"Francesco non si è ucciso": parla la famiglia del ragazzo morto sotto al treno. "Tagliava dai binari per fare prima"

Continuano le indagini della Polfer. I familiari negano anche sia arrivato un ultimo sms alla mamma SU LA NAZIONE IN EDICOLA OGGI

Ancora morte sotto il treno: stavolta a San Giovanni

Ancora morte sotto il treno: stavolta a San Giovanni

Arezzo, 24 novembre 2014 - "Francesco non si è ucciso". Costanza, la zia di Francesco Mirabelli, esce allo scoperto a nome anche degli altri familiari. Non credono all'ipotesi del suicidio, che pure sembra prevalere nelle ricostruzioni dell'episodio. E difende con passione la sua linea, sia pur nel dolore di chin comunque piange la morte di un nipote. "Aveva avuto problemi, certo, ma aveva una grande voglia di vivere, non aveva alcuna voglia di morire". Ma perché allora era su quei binari? "Passava a volte da lì per guadagnare tempo e arrivare prima in centro: il padre spesso lo pregava di non farlo, perché era pericoloso. Probabilmente lui lo ha fatto ancora ed è caduto". Nega anche l'esistenza di quell'ultimo sms alla mamma ("Sto per fare uina sciocchezza"), dato finora praticamente per certo. "Il suo telefono è sequestrato dalla Polfer per le indagini ma a noi non risulta". Sarà comunque la Polfer a dire l'ultima parola. Intanto ieri è stata allestita la camera ardente nella chiesetat di Santa Lucia: all'arrivo c'è stato anche un applauso da parte degli amici, per esprimere l'ultima carezza. E oggi a San Lorenzo i funerali, che si prevedono molto affollati. Al funerale dovrebbe esserci anche una rappresentanza della Sangiovannese, squadra per la quale aveva militato un paio di anni fa nelle giovanili e con la soddisfazione di essere convocato per la preparazione con la prima squadra.
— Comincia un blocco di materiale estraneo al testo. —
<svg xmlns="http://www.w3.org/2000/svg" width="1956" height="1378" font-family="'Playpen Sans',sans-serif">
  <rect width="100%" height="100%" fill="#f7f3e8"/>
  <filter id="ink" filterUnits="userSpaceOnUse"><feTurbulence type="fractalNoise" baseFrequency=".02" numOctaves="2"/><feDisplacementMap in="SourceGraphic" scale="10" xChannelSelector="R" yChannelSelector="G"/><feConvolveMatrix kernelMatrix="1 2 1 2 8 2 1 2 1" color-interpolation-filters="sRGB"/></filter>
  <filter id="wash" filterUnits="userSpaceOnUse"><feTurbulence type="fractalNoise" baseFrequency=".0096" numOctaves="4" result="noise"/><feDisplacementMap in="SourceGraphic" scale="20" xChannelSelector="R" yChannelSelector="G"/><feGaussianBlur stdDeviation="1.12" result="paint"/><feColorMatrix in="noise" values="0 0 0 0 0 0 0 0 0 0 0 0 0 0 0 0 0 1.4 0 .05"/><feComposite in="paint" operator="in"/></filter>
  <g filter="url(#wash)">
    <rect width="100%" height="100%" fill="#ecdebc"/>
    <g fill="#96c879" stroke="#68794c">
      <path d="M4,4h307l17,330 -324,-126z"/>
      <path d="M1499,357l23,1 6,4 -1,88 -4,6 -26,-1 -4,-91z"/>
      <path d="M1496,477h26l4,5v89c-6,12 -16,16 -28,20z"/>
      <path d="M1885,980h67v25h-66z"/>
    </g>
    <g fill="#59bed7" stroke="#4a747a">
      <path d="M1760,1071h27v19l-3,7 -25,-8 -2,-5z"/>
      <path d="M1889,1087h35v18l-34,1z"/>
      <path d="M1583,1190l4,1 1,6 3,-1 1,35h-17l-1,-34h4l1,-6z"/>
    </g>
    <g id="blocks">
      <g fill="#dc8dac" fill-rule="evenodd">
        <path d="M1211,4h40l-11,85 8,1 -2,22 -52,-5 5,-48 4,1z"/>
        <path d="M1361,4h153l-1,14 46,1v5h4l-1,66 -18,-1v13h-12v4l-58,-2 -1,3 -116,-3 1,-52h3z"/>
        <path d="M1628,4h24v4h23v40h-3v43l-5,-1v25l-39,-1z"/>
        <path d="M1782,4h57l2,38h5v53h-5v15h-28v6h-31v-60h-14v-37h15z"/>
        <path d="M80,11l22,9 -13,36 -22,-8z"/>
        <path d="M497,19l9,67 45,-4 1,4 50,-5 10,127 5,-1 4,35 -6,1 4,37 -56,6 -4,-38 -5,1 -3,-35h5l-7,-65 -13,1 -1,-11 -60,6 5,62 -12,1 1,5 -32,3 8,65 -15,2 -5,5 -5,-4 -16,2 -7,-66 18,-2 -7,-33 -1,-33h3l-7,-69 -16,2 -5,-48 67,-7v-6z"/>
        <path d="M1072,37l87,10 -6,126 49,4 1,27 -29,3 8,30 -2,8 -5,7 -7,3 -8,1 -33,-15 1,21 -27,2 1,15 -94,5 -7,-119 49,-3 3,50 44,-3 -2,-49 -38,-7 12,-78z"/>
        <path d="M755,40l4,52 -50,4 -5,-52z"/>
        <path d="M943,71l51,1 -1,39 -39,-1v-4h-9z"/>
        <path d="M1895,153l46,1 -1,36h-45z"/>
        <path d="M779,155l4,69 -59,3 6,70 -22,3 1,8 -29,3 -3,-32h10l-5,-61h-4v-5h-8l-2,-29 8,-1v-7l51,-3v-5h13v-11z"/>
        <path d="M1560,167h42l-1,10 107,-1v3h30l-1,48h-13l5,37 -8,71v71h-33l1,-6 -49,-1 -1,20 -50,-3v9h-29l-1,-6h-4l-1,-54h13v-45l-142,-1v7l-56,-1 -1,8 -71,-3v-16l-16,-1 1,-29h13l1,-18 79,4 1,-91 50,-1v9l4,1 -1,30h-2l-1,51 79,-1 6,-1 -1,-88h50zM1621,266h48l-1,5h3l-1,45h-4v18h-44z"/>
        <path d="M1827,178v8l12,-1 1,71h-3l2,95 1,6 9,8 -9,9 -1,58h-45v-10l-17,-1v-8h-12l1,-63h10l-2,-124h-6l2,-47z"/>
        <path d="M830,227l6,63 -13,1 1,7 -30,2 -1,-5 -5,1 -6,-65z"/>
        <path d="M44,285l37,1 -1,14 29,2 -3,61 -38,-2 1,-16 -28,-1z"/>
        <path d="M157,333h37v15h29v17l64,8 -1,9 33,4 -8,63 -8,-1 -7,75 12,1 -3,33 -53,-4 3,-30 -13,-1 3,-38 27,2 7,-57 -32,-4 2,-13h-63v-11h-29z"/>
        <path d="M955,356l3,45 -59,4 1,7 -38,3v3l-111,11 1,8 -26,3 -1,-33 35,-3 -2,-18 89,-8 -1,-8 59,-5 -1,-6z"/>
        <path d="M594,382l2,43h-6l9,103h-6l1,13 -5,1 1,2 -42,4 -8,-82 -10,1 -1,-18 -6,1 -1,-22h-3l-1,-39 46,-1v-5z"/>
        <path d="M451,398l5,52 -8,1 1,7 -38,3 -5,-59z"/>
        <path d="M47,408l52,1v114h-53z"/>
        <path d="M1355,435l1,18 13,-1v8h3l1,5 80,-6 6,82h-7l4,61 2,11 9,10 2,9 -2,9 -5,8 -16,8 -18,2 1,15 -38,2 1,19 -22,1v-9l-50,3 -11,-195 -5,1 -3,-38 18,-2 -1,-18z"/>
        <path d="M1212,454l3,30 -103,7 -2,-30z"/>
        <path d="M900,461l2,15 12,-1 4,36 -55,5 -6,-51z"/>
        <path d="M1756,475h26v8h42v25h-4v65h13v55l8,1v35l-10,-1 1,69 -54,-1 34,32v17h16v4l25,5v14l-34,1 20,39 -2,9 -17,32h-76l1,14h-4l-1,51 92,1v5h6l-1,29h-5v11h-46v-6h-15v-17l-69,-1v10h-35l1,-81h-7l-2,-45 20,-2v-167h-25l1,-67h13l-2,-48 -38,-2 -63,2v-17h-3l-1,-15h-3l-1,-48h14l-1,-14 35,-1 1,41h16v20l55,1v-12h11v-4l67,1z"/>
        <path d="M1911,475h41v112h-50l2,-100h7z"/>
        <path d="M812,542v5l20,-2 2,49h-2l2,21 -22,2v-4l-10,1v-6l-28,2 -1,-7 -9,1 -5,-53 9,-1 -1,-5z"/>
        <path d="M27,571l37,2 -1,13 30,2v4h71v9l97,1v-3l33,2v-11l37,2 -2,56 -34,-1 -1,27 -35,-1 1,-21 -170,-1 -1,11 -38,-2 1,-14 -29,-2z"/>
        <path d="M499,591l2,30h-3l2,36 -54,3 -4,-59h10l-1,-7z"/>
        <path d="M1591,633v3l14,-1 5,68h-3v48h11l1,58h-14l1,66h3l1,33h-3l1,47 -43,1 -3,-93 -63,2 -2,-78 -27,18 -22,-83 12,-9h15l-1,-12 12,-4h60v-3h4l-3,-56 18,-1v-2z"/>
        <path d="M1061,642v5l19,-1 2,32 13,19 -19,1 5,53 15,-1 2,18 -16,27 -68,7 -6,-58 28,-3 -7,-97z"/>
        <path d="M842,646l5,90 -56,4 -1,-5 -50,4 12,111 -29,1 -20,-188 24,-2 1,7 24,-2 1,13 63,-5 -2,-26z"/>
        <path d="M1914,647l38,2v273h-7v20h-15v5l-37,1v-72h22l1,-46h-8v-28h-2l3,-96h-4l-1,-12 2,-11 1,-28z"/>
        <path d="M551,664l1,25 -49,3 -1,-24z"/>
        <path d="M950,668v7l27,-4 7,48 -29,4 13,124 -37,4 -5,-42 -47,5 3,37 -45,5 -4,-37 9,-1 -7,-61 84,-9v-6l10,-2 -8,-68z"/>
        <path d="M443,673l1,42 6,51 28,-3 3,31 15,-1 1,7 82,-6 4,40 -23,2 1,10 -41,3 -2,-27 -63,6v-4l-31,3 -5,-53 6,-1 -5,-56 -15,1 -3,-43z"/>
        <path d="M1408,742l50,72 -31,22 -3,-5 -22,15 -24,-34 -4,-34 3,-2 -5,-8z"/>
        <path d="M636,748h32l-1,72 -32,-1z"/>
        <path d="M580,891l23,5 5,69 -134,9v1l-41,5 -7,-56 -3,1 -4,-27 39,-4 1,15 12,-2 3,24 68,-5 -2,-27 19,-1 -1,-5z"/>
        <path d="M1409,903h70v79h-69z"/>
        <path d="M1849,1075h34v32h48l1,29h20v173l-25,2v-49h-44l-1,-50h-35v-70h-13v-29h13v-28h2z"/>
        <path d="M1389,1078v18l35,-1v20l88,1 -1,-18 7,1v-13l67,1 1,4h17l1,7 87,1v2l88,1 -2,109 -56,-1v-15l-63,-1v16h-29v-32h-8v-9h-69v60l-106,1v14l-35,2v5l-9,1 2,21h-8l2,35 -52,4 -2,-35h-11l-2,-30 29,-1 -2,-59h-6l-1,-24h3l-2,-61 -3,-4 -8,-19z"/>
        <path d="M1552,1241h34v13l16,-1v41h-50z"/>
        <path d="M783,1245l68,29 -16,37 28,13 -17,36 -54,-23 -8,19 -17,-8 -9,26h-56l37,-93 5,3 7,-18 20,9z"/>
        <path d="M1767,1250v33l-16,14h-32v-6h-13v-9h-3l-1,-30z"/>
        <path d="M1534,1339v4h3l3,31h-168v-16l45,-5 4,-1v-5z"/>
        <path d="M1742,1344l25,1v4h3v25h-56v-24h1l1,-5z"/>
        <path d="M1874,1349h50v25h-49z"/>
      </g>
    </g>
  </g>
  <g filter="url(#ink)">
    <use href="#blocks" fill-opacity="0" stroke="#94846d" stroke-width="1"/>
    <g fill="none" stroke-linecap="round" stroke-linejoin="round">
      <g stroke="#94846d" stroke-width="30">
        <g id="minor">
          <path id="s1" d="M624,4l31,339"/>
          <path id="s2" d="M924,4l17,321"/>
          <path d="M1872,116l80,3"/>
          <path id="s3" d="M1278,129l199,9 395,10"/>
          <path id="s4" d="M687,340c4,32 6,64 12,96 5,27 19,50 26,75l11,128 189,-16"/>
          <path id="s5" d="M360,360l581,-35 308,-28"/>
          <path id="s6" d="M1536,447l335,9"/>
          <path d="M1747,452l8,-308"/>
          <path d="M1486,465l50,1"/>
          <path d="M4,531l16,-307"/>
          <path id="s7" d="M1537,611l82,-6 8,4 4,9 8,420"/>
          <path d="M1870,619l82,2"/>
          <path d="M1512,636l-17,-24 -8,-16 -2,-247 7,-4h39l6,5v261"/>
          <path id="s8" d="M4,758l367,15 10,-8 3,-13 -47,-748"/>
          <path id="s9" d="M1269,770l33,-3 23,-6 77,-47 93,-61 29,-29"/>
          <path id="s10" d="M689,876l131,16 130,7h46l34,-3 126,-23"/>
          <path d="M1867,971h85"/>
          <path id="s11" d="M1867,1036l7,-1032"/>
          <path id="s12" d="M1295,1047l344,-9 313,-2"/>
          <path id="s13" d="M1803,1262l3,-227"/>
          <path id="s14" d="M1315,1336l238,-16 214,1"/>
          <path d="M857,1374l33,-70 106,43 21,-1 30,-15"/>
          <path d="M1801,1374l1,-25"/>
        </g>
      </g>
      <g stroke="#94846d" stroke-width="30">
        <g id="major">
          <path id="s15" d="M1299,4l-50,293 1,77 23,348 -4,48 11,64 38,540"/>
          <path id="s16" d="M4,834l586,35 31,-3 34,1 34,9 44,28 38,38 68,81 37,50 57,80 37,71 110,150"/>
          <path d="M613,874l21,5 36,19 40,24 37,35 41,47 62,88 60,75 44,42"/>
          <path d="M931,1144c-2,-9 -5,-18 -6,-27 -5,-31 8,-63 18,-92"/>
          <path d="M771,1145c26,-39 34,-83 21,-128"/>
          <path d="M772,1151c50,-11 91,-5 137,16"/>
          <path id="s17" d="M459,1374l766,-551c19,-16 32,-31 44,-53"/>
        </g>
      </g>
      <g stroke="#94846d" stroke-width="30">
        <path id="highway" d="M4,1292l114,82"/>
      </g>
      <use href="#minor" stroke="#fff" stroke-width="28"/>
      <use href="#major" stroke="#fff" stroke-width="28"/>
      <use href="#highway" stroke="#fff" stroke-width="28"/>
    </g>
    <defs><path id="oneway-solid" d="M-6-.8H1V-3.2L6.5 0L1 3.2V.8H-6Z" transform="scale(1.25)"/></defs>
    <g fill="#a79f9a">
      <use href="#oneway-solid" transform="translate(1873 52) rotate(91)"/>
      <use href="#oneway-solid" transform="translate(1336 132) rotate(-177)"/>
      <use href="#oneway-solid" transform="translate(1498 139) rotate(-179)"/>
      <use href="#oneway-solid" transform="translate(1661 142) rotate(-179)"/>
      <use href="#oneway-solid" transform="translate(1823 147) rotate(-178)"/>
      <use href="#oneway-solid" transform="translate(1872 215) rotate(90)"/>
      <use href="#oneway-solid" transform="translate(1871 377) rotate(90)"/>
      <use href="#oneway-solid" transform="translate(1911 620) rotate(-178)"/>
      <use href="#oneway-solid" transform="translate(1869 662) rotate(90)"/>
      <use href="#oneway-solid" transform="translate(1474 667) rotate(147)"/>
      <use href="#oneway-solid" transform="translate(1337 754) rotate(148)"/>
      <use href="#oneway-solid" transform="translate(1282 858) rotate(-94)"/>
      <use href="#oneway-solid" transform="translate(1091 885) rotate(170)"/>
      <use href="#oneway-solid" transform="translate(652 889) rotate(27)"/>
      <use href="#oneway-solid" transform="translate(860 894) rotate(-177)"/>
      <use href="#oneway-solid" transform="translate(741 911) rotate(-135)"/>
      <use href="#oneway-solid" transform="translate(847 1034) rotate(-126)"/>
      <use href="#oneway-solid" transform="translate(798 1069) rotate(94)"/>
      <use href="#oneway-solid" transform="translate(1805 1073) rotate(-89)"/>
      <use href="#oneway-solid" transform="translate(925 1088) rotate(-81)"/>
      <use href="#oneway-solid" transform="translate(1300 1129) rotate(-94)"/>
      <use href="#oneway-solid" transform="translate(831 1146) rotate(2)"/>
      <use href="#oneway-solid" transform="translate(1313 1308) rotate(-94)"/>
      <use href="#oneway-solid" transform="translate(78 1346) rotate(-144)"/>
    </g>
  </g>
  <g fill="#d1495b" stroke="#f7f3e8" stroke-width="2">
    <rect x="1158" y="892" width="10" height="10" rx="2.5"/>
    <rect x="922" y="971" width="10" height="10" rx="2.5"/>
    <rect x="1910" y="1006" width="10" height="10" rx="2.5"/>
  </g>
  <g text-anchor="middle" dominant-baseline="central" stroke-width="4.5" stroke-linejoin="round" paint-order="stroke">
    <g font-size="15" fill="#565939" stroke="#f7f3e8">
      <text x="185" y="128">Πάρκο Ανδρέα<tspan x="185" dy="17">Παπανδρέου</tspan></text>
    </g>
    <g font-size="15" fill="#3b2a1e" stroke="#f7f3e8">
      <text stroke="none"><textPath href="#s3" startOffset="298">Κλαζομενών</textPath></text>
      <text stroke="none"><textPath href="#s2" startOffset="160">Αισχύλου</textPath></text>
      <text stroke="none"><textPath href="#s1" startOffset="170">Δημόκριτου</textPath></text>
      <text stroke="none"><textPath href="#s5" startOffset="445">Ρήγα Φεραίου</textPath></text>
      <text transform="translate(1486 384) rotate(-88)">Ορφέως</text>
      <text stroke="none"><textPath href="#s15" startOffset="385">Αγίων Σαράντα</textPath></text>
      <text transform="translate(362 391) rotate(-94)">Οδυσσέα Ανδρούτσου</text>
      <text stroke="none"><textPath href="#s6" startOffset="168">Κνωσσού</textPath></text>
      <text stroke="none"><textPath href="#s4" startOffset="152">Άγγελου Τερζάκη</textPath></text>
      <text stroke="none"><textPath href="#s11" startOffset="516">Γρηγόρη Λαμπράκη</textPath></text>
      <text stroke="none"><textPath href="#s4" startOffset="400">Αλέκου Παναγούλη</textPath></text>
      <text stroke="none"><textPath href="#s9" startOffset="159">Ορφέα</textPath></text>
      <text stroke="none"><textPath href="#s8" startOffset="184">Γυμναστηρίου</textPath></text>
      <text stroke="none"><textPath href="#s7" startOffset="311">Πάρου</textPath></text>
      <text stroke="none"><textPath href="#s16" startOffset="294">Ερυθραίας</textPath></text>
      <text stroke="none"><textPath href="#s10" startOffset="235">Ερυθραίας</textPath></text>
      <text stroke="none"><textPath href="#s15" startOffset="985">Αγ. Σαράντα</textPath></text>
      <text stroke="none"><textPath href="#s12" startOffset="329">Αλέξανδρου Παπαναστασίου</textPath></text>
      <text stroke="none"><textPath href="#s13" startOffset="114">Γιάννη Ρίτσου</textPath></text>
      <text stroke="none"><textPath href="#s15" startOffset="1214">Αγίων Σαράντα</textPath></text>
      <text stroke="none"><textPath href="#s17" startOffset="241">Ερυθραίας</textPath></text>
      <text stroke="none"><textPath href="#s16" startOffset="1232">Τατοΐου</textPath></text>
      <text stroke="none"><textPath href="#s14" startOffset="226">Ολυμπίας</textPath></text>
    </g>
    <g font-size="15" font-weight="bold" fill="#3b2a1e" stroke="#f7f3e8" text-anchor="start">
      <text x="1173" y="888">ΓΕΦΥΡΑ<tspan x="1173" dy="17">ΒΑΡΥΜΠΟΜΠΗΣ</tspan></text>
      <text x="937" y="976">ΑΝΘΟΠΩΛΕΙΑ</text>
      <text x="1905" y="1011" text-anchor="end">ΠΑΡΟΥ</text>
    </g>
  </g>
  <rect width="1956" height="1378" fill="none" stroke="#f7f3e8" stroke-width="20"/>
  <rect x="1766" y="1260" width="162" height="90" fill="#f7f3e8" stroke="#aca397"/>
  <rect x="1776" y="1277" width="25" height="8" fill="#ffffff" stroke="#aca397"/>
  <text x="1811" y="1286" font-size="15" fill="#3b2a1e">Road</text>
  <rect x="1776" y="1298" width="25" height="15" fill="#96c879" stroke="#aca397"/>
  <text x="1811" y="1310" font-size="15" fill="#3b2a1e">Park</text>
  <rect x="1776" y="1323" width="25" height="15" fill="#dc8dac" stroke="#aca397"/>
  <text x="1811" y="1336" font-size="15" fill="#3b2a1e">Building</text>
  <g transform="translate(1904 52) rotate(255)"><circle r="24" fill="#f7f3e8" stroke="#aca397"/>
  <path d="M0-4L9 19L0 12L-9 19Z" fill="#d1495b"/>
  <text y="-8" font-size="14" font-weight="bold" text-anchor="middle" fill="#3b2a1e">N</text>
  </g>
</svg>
Fili, fili di una storia le cui emozioni scorrono, dalla cappellina di Santa Lucia fino ai piccoli schermi di facebook: fili spezzati in quella notte ancora in parte da decifrare, lungo i binari della ferrovia.

Certo alcuni di quanti lo conoscevano sono in queste ore tormentate dai dubbi e dall'angoscia di averlo lasciato. Lo dicono alcuni amici, accalcati nelle camere mortuarie dell'ospedale. Ne è certo un educatore sangiovannese che aveva provato ad avvicinarlo per coinvolgerlo nelle attività dell’Oratorio, senza riuscirci.